Saarbrücken. Linke und Piraten im Landtag haben sich der Forderung der Grünenfraktion angeschlossen, die Staatsleistungen des Saarlandes an die Kirchen zu reformieren. CDU- und SPD-Fraktion sehen dafür keinen Bedarf. Ute Kirch

Die Regierungsfraktionen von CDU und SPD im Saarland sehen keinen Änderungsbedarf bei den Staatsleistungen an die Kirche. "Wir sehen überhaupt keinen Anlass, die Debatte nach dem grünen Muster zu führen und zu einem Veränderungsprozess zu kommen", sagte SPD-Fraktionschef Stefan Pauluhn am Montag. Der stellvertretende Fraktionsvorsitzende der Grünen, Klaus Kessler, hatte gefordert, die Kirchen nicht von den Sparbemühungen des Landes auszunehmen. Zwar könne das Saarland kein Gesetz verabschieden, solange es kein Bundesgesetz gibt, räumte Kessler ein, doch seien Gespräche über Beitragskürzungen möglich.

Das Saarland zahlt im laufenden Jahr knapp 566 000 Euro an die Bistümer Trier und Speyer sowie gut 67 000 Euro an die Evangelischen Kirchen im Rheinland und in der Pfalz (wir berichteten).

SPD- und CDU-Fraktion verwiesen auf die vielfältigen Leistungen der Kirchen im sozialen und im bildungspolitischen Bereich. CDU-Fraktionsvorsitzender Klaus Meiser verwies auf die rechtliche Grundlage der Staatsleistungen, die begründet seien in historischen Verträgen, die teils bis ins 19. Jahrhundert zurückreichten. Damals sei den Kirchen für ihre Enteignung eine dauerhafte Entschädigung gewährt worden.

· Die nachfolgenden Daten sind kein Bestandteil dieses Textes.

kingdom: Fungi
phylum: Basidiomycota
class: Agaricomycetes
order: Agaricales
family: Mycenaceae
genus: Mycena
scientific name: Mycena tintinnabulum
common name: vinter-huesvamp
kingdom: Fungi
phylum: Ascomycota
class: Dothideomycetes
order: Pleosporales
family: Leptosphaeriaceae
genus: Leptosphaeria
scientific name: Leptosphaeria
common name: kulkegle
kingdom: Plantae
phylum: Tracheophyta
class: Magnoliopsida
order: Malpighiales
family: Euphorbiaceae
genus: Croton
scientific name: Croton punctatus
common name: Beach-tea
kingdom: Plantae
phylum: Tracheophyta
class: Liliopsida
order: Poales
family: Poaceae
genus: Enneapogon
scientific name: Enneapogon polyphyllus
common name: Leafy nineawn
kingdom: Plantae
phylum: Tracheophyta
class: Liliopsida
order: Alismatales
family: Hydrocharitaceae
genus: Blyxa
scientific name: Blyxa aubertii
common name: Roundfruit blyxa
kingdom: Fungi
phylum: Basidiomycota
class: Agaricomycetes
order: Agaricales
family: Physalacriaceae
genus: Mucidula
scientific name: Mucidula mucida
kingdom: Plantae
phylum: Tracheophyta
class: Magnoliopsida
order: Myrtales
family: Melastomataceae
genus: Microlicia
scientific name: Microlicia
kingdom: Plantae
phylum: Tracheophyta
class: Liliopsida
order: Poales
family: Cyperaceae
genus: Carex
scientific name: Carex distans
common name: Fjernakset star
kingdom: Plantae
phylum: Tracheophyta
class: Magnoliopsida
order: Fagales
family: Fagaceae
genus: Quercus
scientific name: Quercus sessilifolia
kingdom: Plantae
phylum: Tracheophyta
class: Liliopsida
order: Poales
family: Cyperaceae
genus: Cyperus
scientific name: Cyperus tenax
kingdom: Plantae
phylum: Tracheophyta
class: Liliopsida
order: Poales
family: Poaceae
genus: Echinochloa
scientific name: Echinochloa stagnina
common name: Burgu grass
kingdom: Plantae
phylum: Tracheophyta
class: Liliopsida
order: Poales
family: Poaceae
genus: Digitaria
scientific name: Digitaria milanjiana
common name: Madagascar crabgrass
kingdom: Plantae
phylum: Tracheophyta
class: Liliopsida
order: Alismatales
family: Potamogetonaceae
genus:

Unterstützung bekam Kessler von der Opposition. Piraten- und Linksfraktion forderten, die Zahlungen im Landtag sowie im Haushalts- und Finanzausschuss zu diskutieren. "Wir sind für eine strikte Trennung von Kirche und Staat. Entsprechend dürfen solche Staatsleistungen auch nicht stattfinden", sagte Piratenfraktionschef Michael Hilberer. Die alten Kirchenverträge seien nicht mehr zeitgemäß und müssten neu verhandelt werden.